Soutenance de thèse : Théotime GROHENS

Ride the Supercoiling: Evolution of Supercoiling-Mediated Gene Regulatory Networks through Genomic Inversions

Doctorant : Théotime GROHENS

Laboratoire INSA : LIRIS

Ecole doctorale : ED512 InfoMaths

Evolution is often considered an unpredictable process, as genetic mutations happen at random.
But the fixation of mutations is not completely arbitrary, as mutations need to pass the sieve of natural selection to be retained.
In particular, the beneficial or deleterious character of a mutation can depend on the genetic background in which it happens, an effect called epistasis.
In this work, I study a particular kind of epistatic interactions in bacteria: the interplay between mutations in the mechanisms regulating DNA supercoiling -- the level of over- or under- winding of DNA -- and genomic rearrangements.

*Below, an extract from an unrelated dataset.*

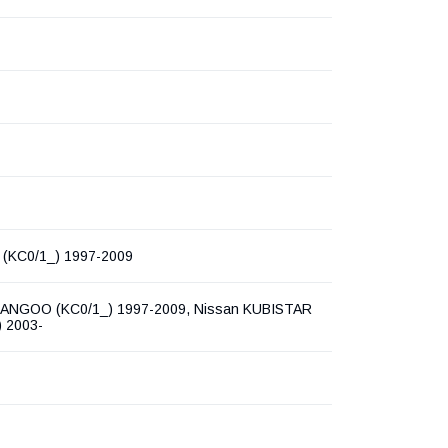
(KC0/1_) 1997-2009
KANGOO (KC0/1_) 1997-2009, Nissan KUBISTAR
) 2003-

I present _EvoTSC_, a mathematical and computational model of DNA supercoiling tailored to study the mutual interaction between gene transcription and DNA supercoiling (the _transcription-supercoiling coupling_ or TSC), and integrated into a full-fledged evolutionary simulation.
I first validate the model by showing that evolution can leverage this coupling to evolve gene regulatory networks that are able to tune gene expression levels in response to environmental perturbations, by changing only the relative positions of the genes  through genomic inversions.
I then show that, in _EvoTSC_ as well as in the evolutionary simulation platform _Aevol_, introducing supercoiling mutations does not seem to speed up evolution, indicating that the evolutionary relevance of epistatic interactions might be not as important as initially thought.
Using _EvoTSC_, I additionally show that the TSC can lead some genes to be activated by an excess of positive supercoiling, providing a plausible mechanism to explain the similar behavior observed in many bacterial genes. Finally, I characterize the structure of these supercoiling-mediated gene regulatory networks, showing that they cannot be reduced to local pairwise interactions.
Interaction with many neighboring genes can indeed be needed to regulate gene expression through supercoiling, providing a possible explanation to the evolutionary conservation of gene syntenies.